We've completed a full postmortem for our outage on July 17 and we’d like to provide some details to our community.
From 2017-07-17 20:43 UTC to 2017-07-17 21:54 UTC Let's Encrypt had an OCSP outage for non-cached responses. Concurrently, from 2017-07-17 20:43 UTC to 2017-07-17 23:24 UTC Let's Encrypt had an ACME API services outage.
The onset was somewhat graduated as an edge firewall became overloaded and progressively failed local and remote traffic. Let's Encrypt staff were alerted to the problem by internal monitoring of the staging environment at 20:48 and began to investigate. Due to a database repair in progress at our secondary datacenter, we were unable to simply fail over to our secondary datacenter. In the end, it was necessary to engage staff in the data center to reboot one of the redundant firewalls and enable the restoration of services.

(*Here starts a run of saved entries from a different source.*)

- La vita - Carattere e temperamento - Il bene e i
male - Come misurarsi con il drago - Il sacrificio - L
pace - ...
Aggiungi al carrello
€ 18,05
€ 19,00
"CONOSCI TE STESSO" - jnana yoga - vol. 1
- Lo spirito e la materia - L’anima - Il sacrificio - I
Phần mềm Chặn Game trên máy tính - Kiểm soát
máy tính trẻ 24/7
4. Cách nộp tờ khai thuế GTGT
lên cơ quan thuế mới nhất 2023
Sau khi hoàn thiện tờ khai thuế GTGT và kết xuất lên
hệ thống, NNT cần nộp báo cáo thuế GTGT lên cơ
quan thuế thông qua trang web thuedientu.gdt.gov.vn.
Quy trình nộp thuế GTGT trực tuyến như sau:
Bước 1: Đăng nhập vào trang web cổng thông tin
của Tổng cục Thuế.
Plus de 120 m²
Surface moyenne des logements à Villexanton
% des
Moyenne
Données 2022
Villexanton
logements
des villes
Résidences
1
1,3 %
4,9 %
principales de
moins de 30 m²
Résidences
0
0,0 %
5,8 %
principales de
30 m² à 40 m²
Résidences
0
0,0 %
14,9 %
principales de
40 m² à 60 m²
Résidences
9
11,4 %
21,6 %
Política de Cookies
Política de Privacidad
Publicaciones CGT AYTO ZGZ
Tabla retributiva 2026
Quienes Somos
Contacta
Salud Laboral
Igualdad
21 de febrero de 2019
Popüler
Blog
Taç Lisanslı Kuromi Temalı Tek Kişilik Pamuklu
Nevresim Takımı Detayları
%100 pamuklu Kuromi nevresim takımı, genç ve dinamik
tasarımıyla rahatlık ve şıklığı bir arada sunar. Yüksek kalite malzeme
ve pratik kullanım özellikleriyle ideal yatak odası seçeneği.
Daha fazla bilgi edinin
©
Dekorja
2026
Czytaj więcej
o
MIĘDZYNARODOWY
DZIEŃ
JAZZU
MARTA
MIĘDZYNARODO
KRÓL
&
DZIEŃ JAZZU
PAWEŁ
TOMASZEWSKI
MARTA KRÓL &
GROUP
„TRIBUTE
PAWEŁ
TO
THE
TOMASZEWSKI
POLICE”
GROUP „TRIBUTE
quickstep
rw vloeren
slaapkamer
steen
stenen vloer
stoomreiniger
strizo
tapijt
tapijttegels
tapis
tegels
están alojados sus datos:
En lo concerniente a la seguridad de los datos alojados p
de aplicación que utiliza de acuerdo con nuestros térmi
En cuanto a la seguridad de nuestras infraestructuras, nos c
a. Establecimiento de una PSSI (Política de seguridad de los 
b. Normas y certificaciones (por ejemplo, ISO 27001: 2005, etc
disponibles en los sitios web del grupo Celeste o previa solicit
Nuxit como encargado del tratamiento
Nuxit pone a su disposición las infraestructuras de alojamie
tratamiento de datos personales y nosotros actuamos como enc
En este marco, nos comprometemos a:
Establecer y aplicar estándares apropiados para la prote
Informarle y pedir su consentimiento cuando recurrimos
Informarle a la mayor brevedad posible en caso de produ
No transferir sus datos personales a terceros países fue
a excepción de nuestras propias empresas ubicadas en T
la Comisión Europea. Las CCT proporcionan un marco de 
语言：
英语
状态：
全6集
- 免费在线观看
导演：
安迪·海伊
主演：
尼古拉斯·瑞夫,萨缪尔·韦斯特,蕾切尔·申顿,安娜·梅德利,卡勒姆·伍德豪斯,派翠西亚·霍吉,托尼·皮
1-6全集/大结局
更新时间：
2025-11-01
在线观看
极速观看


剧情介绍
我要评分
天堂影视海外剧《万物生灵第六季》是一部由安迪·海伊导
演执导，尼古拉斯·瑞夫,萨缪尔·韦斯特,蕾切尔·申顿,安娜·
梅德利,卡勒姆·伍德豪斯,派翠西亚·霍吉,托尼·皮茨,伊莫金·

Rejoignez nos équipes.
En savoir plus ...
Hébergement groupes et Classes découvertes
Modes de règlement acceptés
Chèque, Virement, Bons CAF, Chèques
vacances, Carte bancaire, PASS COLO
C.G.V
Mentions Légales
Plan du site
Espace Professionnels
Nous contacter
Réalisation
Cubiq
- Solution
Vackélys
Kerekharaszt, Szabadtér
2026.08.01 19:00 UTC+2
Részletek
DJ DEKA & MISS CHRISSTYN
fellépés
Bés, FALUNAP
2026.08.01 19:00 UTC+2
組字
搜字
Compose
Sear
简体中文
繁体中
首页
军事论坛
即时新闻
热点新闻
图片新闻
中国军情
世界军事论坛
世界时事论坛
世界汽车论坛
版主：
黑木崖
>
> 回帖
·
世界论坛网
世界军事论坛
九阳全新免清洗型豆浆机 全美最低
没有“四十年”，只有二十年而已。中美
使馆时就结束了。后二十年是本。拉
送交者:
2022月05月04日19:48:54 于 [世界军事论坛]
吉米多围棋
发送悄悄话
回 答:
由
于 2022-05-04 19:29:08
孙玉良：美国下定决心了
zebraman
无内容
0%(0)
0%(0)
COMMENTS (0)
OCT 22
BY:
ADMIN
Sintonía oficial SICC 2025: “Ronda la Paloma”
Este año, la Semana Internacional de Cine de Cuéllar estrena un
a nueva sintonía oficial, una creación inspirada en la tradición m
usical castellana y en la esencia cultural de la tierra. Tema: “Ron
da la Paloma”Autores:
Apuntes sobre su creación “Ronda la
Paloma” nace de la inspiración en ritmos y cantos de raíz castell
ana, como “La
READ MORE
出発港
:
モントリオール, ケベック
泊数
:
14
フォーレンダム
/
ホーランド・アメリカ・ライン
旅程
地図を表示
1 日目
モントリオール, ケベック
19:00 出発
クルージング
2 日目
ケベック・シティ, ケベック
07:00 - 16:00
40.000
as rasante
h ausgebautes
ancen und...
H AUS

The issue with load on the firewall was a known problem and remediation was already underway, including a plan to replace the current hardware. The High Availability (HA) failure pattern of the firewall in this situation did not flow as expected from testing and documentation, which led to the need for physical intervention and extended the outage time. A new HA arrangement for the firewalls is part of our remediation plan.
Let's Encrypt will be taking steps to reduce the load on the current firewalls until the new hardware and configuration can be put in place. Additionally, the response plan for this particular type of failure has been improved with lessons learned from the outage. We will be improving our internal documentation to reduce time to resolution in the future.
We apologize to our community for the downtime, and as always, will strive to do better in the future.